If you’re like me, you dread presidential campaigns. With nearly a year and a half to go until the next election, we are already being inundated with banal sloganeering. It’s like being bombarded with advertisements for products you have no use for, have no desire to purchase, and yet are forced to choose which one you’ll use every day for the next four years.

Simple Problems, Simple Solutions

Modern political campaigns bear an uncomfortable resemblance to infomercials. You know the ones: a loud, fast-talking spokesperson appears on the television to point out a common problem. My kids drew on the walls, someone scratched my car, I wish my blanket had sleeves. Then they will excitedly offer a supposedly amazing solution. They’ll demonstrate their product and, viola!, the problem is solved. 

This formula is used by most of the 2020 Democratic candidates. Both Elizabeth Warren and Bernie Sanders, for example, have promised to end the “student loan crisis” by “cancelling” the debt altogether. It’s the Mr. Clean Magic Eraser for education policy. One brush and the debt is wiped away! Of course, in reality the debt is not really “cancelled,” but merely transferred to American taxpayers as a whole. The magic eraser is illusory.

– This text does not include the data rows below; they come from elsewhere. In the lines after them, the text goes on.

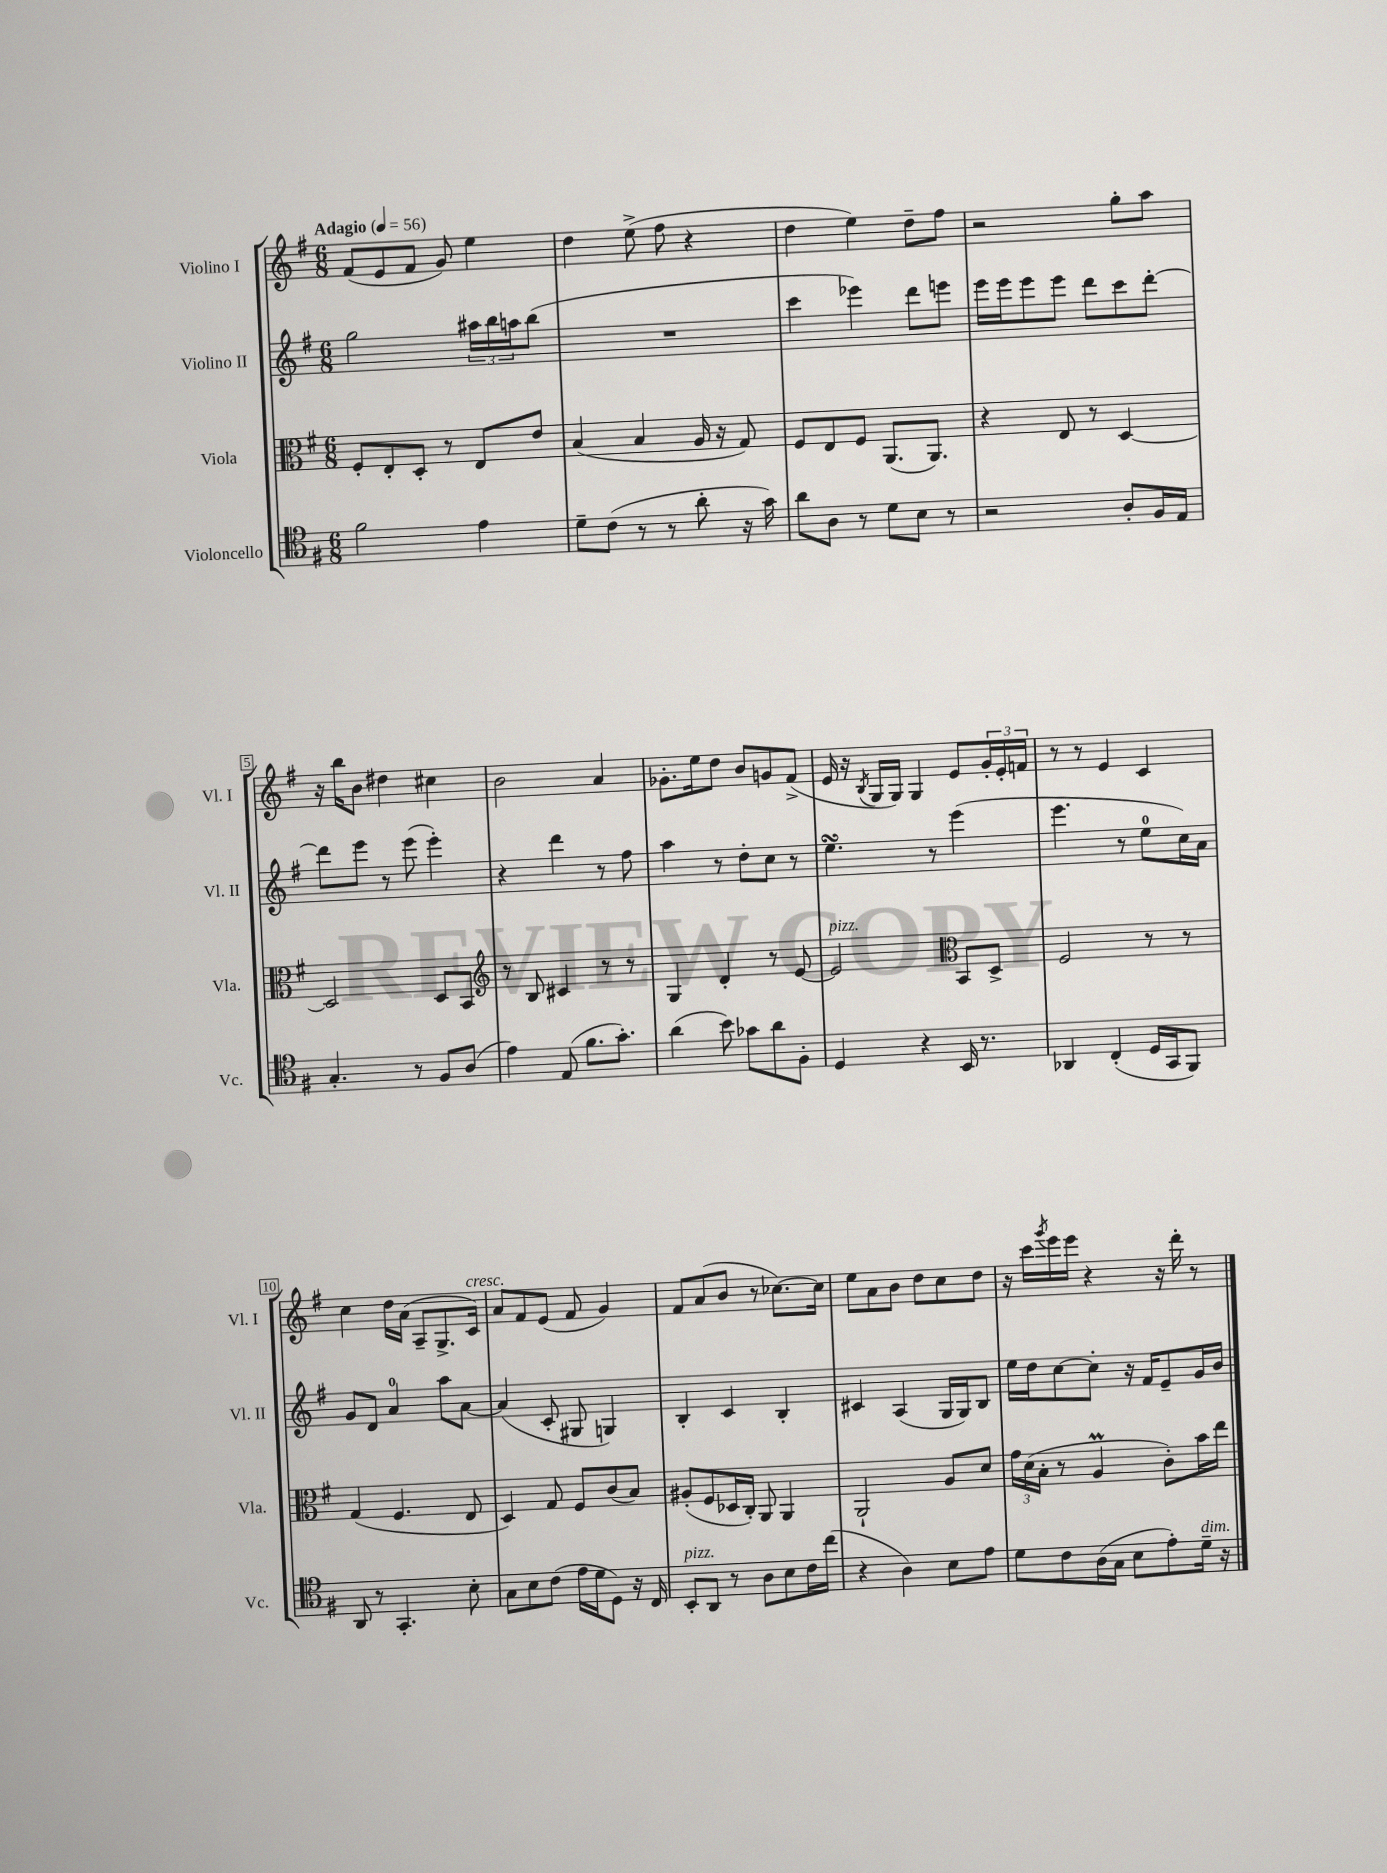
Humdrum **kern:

**kern	**kern	**kern	**kern
*staff4	*staff3	*staff2	*staff1
*clefC4	*clefC3	*clefG2	*clefG2
*k[f#]	*k[f#]	*k[f#]	*k[f#]
*M6/8	*M6/8	*M6/8	*M6/8
*MM56	*MM56	*MM56	*MM56
2f#\	8F#'/L	2gg\	(8f#/L
.	8E'/	.	8e/
.	8D'/J	.	8f#/J
.	8r	.	8g/)
4e\	8E/L	24aa#\LL	4ee\
.	.	24bb\	.
.	.	24aa\J	.
.	8e/J	(8bb\J	.
=	=	=	=
8d~\L	(4B/	2.r	4dd\
(8c\J	.	.	.
8r	4B/	.	(8ee^\
8r	.	.	8ff#\
8a'\	16A/	.	4r
.	16r	.	.
16r	8G/)	.	.
16g\)	.	.	.
=	=	=	=
8a\L	8F#/L	4ccc\	4dd\
8A\J	8E/	.	.
8r	8F#/J	4eee-\)	4ee\)
8d\L	(8.AA/L	.	.
8B\J	.	8ddd\L	8dd~\L
.	8.AA/J)	.	.
8r	.	8eee\J	8ff#\J
=	=	=	=
2r	4r	16eee\LL	2r
.	.	16eee\J	.
.	.	8eee\	.
.	8E/	8eee\J	.
.	8r	8ddd\L	.
8A'/L	[4D/	8ccc\	8gg'\L
16F#/L	.	[8ddd'\J	8aa\J
16E/JJ	.	.	.
=	=	=	=
4.G'/	2D/]	8ddd\]L	16r
.	.	.	16bb\LK
.	.	8eee\J	8b\J
.	.	8r	4dd#\
8r	.	(8eee\	.
8F#/L	8D/L	4eee'\)	4cc#\
(8A/J	8BB/J	.	.
=	=	=	=
*	*clefG2	*	*
4e\)	8r	4r	2b\
.	8B/	.	.
(8E/	4c#/	4ddd\	.
8.f#\L	.	.	.
.	8r	8r	4a/
8.g'\J)	.	.	.
.	8r	8ff#\	.
=	=	=	=
(4a\	4G/	4aa\	8.g-'\L
.	.	.	16ee\k
8b\)	4d'/	8r	8dd\J
8g-\L	.	8dd'\L	8b/L
8a\	8r	8cc\J	8g/
8F#'\J	[8e/	8r	(8f#^/J
=	=	=	=
4D/	2e/]	4.ee\	16e/
.	.	.	16r
.	.	.	8qB/
.	.	.	16G/LL
.	.	.	16G/JJ)
4r	.	.	4G/
.	.	8r	.
*	*clefC3	*	*
16BB/	8BB/L	(4eee\	8e/L
8.r	.	.	.
.	8D^/J	.	24g'/L
.	.	.	24e'/
.	.	.	24f/JJ
=	=	=	=
4AA-/	2F#/	4.eee\	8r
.	.	.	8r
(4C'/	.	.	4e/
.	.	8r	.
16D/LL	8r	8ee\L	4c/
16GG/J	.	.	.
8FF#/J)	8r	16cc\L)	.
.	.	16a\JJ	.
=	=	=	=
8AA/	(4G/	8g/L	4cc\
8r	.	8d/J	.
4.GG'/	4.F#/	4a/	16dd\LL
.	.	.	(16a\JJ
.	.	.	8A~/L
.	.	8aa\L	8.G^/
8B'\	8E/	[8a\J	.
.	.	.	16c/Jk)
=	=	=	=
8G\L	4D/)	(4a/]	8a/L
8B\	.	.	8f#/
(8c\J	8G/	8c'/	(8e/J
16e\LL	8F#/L	8G#/	8f#/
16d\J	.	.	.
8D\J)	(8c/	4G/)	4g/)
16r	8B/J)	.	.
16C/	.	.	.
=	=	=	=
8BB'/L	(8A#'/L	4B'/	8f#/L
8AA/J	8F#/	.	(8a/
8r	16D-/L	4c/	8b/J
.	16C'/JJ)	.	.
8A\L	8AA/	.	8r
8B\	4AA/	4B'/	[8.cc-\L)
16c\L	.	.	.
(16cc\JJ	.	.	16cc-\]Jk
=	=	=	=
4r	2AA`/	4c#/	8ee\L
.	.	.	8a\
4A\)	.	(4A/	8b\J
.	.	.	8dd\L
8B\L	8A/L	16G/LL	8cc\
.	.	16G/J)	.
8e\J	8d/J	8B/J	8dd\J
=	=	=	=
8d\L	24g\LL	16ee\LL	16r
.	(24d\	.	.
.	.	16dd\J	16ccc\LL
.	24B'\JJ	.	.
.	.	.	8qggg/
8c\	8r	[8cc\	16eee\
.	.	.	16eee\JJ
(16A\L	4A/	8cc'\]J	4r
16G\JJ	.	.	.
8B\L	.	16r	.
.	.	16f#/LK	.
8e'\)	8c'\L)	8e~/	16r
.	.	.	16ddd'\
16d~\Jk	16b\L	16g/L	8r
16r	16ee\JJ	16b/JJ	.
==	==	==	==
*-	*-	*-	*-
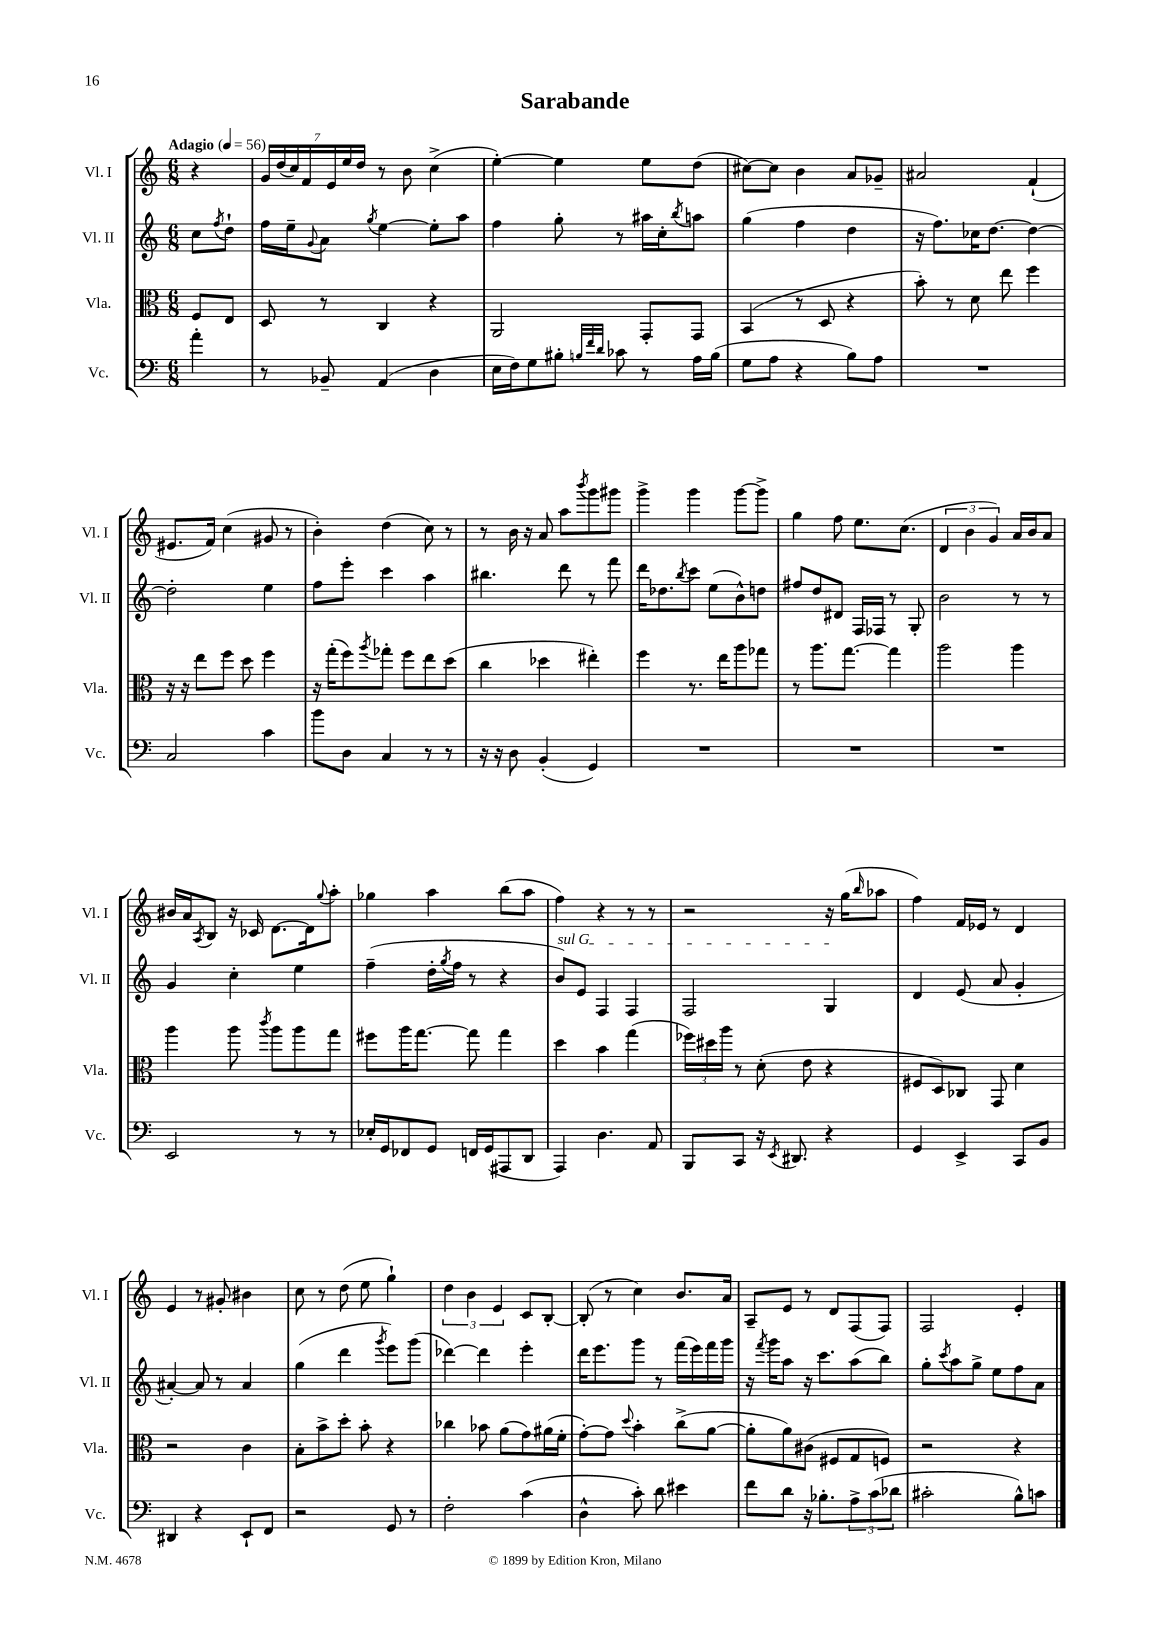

Andrew Yang’s campaign is the most transparently transactional. He wants to institute a universal basic income called the “Freedom Dividend.” Essentially his pitch is “Vote for me and when I’m elected I’ll give you all $1,000 a month!” He’s a used-car salesman offering that big rebate that you just can’t pass up. But buyer-beware: you’re probably being sold a lemon. 

Easy Payments!

Once you’ve seen the product, you’d naturally like to know how much it’ll cost. Rather than give you the total, however, infomercials will wisely frame the cost in terms of monthly payments. Ten easy payments of $19.95 just sounds better than $120. 

“Easy” is the operative word here. No matter how big the program, politicians invariably insist that it is easily paid for. It’s often the costliest policies that candidates express the most confidence about funding. 

Take Elizabeth Warren’s voluminous policy agenda. She wants the federal government to provide free healthcare, free college tuition, and free daycare for children. Warren claims that she can pay for it all with her “ultra-millionaire” tax: a small wealth tax on the richest Americans. But it’s extremely doubtful that the tax will raise the necessary revenue. As Peter Suderman and John Ousterhoudt at Reason point out, several European countries have already tried implementing wealth taxes, finding only that it failed to bring in anywhere near the revenue they expected.

Despite his professed love of math, Andrew Yang’s big cash give-away also has funding issues. His plan is anticipated to cost $2.8 trillion, but his funding proposal a 10 percent value-added tax will fall about $1.2 trillion short. 

But it’s not just the Democrats who have this problem. The greatest salesman of them all, Donald J. Trump, famously promised to build an expensive wall along the southern border, paid for by Mexico. Neither of these campaign promises have since materialized. Apparently, it was not as easy as the President’s marketing strategy implied.

Wait, There’s More!

One of the most well-known sales tactics is to throw in something extra at the end of the offer. You thought you were getting a good deal already, but now I’ll throw in an additional doohickey for the price of one! 

For politicians, the extra goodie is usually economic growth. “My plan will accomplish X and it won’t cost you a dime! But wait, there’s more! It’ll also stimulate the economy!” Even if it’s not initially marketed as pro-growth, politicians will reflexively assert that their new policy will promote economic expansion. 

You could pick any one of today’s most publicized policy proposals from the Green New Deal to raising the minimum wage and inevitably you will find someone touting economic growth as a positive side-effect. President Obama argued that the Affordable Care Act helped the economy by incentivizing entrepreneurship. Yang predicts that his “Freedom Dividend” will initiate spectacular growth, and Bernie Sanders has made similar claims about raising the minimum wage. It is a tiresome and disingenuous tactic. 

The infomercial politics of our day is dreadfully shallow. Governing a nation is a difficult and complex task, one which requires honesty and humility, qualities that simply cannot be found amongst the snake-oil salesmen currently running for high office.  For modern economic issues, there are no simple or easy solutions. Everything has a trade-off, no matter what 1-800 number politician is on the line.